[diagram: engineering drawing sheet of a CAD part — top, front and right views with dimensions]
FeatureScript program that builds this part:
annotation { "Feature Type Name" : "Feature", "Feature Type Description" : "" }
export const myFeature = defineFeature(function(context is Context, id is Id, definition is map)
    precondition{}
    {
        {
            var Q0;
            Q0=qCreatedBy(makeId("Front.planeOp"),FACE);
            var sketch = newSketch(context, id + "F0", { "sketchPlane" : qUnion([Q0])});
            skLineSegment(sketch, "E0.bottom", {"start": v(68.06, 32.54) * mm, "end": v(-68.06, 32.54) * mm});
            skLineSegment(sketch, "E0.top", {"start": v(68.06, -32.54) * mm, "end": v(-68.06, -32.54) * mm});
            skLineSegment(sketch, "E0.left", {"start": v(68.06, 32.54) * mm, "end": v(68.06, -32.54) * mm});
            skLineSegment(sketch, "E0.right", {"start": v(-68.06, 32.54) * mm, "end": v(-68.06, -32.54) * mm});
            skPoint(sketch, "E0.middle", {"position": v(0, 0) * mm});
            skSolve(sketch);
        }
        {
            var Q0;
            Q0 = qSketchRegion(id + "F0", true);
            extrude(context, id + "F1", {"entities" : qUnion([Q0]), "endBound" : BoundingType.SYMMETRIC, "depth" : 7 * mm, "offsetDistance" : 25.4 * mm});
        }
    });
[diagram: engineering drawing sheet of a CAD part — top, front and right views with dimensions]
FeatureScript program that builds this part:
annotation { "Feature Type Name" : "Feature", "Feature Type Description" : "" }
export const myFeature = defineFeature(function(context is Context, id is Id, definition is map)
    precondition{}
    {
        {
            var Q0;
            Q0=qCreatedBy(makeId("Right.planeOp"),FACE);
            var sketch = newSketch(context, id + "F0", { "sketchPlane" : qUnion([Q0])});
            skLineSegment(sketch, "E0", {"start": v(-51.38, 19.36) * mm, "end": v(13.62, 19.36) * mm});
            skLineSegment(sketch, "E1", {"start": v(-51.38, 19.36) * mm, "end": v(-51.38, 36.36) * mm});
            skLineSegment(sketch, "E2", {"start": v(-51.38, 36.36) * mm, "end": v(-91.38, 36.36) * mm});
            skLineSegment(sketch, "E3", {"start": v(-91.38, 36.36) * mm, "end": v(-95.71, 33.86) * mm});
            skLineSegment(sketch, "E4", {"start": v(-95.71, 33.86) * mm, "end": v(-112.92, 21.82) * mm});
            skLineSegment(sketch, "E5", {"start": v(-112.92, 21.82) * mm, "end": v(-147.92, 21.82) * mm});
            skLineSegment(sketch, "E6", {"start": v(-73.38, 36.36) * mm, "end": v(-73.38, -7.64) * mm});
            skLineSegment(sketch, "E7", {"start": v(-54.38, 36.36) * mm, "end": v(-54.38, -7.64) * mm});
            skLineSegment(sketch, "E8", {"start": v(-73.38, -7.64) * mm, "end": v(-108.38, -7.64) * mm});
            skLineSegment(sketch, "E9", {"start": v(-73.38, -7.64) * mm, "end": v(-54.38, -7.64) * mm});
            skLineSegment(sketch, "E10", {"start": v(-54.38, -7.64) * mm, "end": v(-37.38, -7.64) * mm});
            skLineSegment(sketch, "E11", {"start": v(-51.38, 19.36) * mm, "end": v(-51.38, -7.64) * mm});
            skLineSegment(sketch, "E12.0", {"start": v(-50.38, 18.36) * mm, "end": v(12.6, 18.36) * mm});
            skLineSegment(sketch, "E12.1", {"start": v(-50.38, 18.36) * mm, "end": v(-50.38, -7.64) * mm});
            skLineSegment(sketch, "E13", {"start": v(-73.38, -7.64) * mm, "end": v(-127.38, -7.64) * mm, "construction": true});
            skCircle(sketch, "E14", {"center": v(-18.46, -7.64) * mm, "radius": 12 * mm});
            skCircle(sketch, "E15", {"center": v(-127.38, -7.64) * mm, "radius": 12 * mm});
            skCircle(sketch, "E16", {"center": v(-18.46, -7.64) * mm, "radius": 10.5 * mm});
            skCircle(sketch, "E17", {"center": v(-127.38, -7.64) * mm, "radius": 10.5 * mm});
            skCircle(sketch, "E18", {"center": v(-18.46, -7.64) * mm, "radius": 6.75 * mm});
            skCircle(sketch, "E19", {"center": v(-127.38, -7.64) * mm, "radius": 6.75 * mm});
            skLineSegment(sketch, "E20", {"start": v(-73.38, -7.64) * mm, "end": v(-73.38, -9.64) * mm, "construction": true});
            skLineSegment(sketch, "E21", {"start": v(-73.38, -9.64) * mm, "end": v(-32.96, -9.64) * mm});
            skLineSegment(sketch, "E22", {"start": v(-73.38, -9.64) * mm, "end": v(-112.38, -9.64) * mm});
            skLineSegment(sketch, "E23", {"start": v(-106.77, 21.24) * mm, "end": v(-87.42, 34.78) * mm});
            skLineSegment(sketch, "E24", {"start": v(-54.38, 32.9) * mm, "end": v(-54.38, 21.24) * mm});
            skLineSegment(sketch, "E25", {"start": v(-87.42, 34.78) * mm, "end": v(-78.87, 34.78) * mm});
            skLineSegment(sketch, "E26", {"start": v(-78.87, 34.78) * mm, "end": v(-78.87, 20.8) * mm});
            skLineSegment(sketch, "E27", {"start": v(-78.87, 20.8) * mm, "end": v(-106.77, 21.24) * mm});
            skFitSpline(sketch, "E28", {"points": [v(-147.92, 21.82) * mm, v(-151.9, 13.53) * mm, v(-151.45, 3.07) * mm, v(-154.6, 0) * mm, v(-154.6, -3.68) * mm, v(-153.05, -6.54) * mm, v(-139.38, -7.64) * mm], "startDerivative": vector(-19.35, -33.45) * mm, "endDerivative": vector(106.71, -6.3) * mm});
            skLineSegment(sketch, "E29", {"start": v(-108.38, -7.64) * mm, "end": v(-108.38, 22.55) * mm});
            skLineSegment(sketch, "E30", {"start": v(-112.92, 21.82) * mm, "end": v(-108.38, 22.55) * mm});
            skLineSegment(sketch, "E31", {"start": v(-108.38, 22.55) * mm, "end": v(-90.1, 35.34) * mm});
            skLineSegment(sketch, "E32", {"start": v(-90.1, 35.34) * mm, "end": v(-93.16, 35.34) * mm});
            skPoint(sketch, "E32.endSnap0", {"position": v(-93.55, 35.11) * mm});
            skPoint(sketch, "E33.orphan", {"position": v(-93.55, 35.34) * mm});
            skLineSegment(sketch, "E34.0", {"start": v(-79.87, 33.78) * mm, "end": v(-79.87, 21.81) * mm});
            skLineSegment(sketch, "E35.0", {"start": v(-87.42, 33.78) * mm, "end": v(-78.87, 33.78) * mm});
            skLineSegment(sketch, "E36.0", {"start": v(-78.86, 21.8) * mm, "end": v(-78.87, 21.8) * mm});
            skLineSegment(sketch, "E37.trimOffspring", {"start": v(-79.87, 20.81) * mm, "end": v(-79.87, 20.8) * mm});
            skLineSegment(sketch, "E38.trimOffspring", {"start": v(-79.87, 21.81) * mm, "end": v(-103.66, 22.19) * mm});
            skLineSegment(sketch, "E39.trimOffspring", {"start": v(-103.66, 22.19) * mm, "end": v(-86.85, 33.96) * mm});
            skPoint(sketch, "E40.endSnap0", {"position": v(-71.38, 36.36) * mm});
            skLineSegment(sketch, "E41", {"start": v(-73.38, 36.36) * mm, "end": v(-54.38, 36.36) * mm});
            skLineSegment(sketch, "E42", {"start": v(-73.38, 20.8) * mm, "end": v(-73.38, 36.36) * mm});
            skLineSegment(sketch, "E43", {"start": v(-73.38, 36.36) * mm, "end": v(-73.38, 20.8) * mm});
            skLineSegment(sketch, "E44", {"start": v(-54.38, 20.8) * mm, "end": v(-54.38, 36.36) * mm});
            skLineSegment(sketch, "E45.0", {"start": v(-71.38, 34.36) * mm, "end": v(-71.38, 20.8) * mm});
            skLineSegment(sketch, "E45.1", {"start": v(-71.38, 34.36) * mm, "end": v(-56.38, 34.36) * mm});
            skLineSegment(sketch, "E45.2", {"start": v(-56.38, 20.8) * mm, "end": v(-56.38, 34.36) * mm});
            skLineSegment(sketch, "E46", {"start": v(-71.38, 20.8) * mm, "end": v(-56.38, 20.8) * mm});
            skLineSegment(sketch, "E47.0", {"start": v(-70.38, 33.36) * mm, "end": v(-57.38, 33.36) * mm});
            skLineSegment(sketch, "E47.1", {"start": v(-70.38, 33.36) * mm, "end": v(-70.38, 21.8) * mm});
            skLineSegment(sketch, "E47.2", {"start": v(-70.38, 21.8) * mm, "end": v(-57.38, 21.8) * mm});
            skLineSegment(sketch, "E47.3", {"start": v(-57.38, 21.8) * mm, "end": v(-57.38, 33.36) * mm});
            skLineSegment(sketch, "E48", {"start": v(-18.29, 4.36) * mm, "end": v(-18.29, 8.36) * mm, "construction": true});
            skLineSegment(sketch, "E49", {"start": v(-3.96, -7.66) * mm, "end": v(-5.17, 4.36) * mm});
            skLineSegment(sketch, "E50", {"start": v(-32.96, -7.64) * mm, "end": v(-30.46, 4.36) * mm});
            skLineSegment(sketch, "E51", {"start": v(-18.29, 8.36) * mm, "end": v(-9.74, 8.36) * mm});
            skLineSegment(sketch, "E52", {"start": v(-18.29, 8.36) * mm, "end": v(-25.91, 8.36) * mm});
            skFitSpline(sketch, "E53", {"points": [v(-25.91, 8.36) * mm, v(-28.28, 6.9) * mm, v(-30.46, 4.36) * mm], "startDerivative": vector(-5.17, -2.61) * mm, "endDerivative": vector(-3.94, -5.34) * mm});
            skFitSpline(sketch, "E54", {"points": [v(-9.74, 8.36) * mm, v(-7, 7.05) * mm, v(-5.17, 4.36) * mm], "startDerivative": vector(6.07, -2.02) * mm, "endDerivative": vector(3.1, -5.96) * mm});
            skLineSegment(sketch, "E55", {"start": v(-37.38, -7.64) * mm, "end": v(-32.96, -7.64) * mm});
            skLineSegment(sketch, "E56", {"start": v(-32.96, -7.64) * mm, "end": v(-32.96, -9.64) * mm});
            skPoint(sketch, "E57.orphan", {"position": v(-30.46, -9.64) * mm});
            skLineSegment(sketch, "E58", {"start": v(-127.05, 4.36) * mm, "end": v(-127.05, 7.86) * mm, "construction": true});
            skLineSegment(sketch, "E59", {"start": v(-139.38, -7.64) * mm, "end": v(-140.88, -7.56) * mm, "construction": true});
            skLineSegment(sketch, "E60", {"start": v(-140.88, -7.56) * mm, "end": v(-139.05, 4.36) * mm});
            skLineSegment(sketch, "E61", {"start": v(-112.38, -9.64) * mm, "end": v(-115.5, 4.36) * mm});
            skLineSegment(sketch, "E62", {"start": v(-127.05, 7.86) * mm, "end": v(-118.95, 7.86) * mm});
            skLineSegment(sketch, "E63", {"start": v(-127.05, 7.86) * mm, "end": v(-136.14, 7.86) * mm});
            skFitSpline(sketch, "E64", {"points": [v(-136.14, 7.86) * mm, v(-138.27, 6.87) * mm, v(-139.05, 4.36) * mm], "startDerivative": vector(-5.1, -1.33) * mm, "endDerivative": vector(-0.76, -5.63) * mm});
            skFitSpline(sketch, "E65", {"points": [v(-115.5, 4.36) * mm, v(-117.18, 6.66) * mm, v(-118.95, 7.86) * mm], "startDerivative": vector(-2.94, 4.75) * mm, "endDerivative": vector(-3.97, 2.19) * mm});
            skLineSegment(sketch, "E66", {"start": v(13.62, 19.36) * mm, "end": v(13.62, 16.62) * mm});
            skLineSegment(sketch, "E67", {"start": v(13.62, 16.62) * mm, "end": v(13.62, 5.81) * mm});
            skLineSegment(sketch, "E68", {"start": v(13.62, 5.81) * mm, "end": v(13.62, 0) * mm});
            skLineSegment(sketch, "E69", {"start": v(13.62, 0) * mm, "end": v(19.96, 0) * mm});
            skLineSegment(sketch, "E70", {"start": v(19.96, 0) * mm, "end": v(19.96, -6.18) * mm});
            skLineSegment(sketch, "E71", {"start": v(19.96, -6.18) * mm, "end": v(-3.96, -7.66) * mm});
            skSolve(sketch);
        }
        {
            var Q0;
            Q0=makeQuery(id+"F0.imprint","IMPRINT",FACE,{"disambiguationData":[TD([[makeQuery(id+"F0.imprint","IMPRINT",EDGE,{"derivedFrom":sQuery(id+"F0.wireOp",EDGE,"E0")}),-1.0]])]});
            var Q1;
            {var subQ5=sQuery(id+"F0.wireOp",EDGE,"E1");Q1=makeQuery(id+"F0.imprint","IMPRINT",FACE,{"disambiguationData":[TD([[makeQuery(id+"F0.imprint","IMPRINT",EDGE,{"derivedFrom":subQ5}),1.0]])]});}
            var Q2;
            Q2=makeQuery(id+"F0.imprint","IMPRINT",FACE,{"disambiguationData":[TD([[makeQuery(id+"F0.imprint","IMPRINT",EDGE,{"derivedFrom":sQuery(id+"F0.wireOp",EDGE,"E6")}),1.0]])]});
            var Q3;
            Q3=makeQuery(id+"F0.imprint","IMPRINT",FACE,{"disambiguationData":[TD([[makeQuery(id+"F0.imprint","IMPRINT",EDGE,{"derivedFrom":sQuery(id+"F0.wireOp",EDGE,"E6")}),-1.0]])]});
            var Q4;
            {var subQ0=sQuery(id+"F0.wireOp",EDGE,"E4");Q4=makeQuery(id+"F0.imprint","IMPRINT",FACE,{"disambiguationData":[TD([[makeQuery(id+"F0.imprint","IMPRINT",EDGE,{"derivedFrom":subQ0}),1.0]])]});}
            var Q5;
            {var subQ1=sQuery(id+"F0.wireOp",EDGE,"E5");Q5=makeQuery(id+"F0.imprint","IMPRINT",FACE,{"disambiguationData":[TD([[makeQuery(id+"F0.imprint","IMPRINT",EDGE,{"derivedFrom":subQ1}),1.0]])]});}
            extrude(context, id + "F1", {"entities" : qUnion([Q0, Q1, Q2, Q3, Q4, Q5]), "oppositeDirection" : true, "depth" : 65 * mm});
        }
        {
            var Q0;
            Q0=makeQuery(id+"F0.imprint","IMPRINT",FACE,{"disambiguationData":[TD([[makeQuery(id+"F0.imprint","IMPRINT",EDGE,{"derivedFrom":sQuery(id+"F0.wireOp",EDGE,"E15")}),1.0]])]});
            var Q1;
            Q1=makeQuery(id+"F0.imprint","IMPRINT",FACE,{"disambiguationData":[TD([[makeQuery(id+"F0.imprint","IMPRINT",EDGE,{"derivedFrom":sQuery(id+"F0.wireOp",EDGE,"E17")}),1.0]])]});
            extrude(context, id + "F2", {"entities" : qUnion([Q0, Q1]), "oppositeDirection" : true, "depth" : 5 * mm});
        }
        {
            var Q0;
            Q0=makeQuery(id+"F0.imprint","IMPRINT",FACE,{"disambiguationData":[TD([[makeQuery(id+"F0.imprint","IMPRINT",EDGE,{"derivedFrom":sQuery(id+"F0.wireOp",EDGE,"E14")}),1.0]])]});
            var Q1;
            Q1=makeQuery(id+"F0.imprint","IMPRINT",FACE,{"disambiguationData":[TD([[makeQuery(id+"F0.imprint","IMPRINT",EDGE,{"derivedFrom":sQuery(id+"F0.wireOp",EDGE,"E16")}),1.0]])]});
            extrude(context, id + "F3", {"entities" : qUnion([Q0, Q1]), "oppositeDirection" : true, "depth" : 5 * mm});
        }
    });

- - - - -

== Short problem ==
Extract every line in the records above that contains the string "true", matching case exactly.

== Output for this exercise ==
            Q0 = qSketchRegion(id + "F0", true);
            skLineSegment(sketch, "E13", {"start": v(-73.38, -7.64) * mm, "end": v(-127.38, -7.64) * mm, "construction": true});
            skLineSegment(sketch, "E20", {"start": v(-73.38, -7.64) * mm, "end": v(-73.38, -9.64) * mm, "construction": true});
            skLineSegment(sketch, "E48", {"start": v(-18.29, 4.36) * mm, "end": v(-18.29, 8.36) * mm, "construction": true});
            skLineSegment(sketch, "E58", {"start": v(-127.05, 4.36) * mm, "end": v(-127.05, 7.86) * mm, "construction": true});
            skLineSegment(sketch, "E59", {"start": v(-139.38, -7.64) * mm, "end": v(-140.88, -7.56) * mm, "construction": true});
            extrude(context, id + "F1", {"entities" : qUnion([Q0, Q1, Q2, Q3, Q4, Q5]), "oppositeDirection" : true, "depth" : 65 * mm});
            extrude(context, id + "F2", {"entities" : qUnion([Q0, Q1]), "oppositeDirection" : true, "depth" : 5 * mm});
            extrude(context, id + "F3", {"entities" : qUnion([Q0, Q1]), "oppositeDirection" : true, "depth" : 5 * mm});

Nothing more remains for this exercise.